Additional CPU cycles and memory resources for managing the internal transaction resources when modifying a managed object. Additional network I/O for propagating the modifications to the replica nodes.

Reads of highly available objects have the same performance as reads of managed objects. No extra cycles are consumed and no network I/O is generated.

Static data distribution policies require node names to be explicitly configured, making configuration of elastic clusters operationally difficult.

Usage:
  • Use highly available objects to provide non-stop access to application data in the case of node failure.

  • Use partitions with multiple replica nodes to provide a transparent, transactional push mechanism of object data to a group of nodes.

  • Use highly available object methods to run behavior on the currently active node for a partition.

  • Use data distribution policies to transparently scale an application load horizontally across multiple nodes.

  • Use dynamic data distribution policies until performance testing on actual application indicates that optimal data locality is required to achieve latency targets.

Avoid:
  • Modifying highly available objects unnecessarily. Modifications cause network I/O and processing cycles on the replica nodes. If there is data being modified that is not necessary for the application to see after a failover, do not keep this data in a highly available object. Use either managed objects or POJOs.

    Note

    In comparison to managed objects and POJOs, a highly available object incurs extra processing costs even when there are no replica nodes defined for its partition.

  • Making highly available objects larger than necessary. Each time a modification occurs, the entire object is copied to the replica nodes.

  • Replicating object data to more nodes than is required. Each additional replica node requires additional network I/O and processing.

  • For simple load balancing, consider using a hardware-based solution instead of the location transparent routing provided by highly available objects.

  • Static data distribution policies if application latency requirements can be met with dynamic data distribution policies.

Distribution

Features:
  • Direct application access to the creation of remote objects and their data.

  • Direct application access to remote method invocation.

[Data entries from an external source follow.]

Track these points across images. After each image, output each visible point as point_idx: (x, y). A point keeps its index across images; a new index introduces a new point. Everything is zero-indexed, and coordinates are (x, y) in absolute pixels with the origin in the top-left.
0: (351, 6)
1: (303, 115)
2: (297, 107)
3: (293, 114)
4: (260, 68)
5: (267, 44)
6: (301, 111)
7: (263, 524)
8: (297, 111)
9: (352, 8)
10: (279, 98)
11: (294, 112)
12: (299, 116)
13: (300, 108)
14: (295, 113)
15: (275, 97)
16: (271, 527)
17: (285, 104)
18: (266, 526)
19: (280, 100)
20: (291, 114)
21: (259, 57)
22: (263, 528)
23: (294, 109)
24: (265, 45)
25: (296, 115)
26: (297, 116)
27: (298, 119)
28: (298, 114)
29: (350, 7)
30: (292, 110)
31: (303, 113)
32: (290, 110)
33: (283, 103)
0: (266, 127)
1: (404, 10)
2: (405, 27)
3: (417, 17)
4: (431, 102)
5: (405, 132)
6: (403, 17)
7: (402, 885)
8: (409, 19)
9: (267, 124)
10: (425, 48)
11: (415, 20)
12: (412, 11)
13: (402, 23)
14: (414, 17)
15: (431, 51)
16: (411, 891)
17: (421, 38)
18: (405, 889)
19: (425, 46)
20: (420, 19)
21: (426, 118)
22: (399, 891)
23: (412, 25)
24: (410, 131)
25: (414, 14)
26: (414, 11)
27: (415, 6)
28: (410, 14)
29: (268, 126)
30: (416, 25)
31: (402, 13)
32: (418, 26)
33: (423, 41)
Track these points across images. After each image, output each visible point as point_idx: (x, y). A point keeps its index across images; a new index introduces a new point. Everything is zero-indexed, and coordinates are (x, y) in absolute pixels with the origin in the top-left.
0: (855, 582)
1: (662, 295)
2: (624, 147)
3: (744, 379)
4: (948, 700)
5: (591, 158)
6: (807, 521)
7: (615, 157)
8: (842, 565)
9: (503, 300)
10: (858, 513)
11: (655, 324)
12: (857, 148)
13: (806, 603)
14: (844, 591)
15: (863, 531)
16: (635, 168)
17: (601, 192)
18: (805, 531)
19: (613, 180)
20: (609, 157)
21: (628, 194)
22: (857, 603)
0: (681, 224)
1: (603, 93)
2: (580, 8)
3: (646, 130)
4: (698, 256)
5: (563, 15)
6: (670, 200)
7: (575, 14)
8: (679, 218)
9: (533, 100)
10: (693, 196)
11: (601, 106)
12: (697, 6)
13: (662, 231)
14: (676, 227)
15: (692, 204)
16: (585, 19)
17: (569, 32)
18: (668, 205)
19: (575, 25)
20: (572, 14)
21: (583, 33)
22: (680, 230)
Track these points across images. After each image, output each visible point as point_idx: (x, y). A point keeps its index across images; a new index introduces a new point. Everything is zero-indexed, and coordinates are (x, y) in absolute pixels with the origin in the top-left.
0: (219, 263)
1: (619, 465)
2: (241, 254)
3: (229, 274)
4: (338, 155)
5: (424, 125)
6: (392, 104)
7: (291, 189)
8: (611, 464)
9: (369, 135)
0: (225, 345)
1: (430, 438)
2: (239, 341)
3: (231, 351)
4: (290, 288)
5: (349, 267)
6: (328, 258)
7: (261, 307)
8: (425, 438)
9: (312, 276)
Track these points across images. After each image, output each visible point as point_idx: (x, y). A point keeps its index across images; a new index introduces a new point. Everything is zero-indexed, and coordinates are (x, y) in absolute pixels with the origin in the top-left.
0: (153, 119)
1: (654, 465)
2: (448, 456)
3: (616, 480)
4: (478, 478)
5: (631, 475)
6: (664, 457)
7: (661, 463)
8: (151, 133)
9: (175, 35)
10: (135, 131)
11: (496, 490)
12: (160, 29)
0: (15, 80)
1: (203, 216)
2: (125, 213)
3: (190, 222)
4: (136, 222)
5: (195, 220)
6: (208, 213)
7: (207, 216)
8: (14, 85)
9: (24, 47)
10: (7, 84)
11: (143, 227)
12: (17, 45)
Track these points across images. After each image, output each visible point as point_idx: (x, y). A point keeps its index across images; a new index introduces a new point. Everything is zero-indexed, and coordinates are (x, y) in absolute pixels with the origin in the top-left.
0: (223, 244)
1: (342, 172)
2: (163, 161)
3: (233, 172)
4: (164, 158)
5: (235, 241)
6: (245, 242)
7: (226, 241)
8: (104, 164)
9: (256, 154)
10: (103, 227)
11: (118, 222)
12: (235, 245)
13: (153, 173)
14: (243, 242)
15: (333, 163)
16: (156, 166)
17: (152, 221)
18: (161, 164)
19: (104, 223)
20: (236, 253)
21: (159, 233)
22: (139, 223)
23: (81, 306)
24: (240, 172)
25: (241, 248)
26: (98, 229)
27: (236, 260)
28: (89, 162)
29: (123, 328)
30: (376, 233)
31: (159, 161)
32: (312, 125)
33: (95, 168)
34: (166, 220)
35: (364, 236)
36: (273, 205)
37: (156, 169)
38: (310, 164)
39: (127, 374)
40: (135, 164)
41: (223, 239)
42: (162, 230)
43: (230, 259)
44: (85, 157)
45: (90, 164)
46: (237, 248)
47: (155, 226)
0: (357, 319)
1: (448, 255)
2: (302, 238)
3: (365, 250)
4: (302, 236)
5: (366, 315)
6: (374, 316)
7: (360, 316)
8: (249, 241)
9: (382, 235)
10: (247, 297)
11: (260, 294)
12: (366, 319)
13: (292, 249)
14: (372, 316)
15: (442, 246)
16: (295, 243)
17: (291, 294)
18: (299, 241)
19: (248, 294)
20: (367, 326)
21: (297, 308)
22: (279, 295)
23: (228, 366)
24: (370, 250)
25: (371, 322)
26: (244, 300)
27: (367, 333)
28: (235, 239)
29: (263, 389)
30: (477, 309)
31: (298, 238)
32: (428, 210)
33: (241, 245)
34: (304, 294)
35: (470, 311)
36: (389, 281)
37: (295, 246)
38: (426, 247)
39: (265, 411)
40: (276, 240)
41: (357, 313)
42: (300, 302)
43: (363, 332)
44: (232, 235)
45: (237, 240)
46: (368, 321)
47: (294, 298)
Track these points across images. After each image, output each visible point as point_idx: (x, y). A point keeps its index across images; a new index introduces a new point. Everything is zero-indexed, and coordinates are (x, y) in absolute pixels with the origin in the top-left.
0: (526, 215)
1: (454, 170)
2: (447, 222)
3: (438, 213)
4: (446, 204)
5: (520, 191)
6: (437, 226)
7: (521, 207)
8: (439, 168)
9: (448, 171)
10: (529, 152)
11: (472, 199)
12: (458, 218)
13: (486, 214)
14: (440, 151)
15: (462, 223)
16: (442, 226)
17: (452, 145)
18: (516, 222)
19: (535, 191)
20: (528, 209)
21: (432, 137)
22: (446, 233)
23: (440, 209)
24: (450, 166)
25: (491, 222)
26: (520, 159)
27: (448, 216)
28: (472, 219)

  • Optionally cached on remote nodes.

Avoid:
  • Distributed deadlocks. Distributed deadlock detection uses a timeout to detect a deadlock. This implies that a distributed transaction waits the entire value of the timeout value before a deadlock is reported. During this time, the transaction is stalled.

  • For simple load balancing, consider using a hardware-based solution instead of the location transparent routing provided by distributed objects.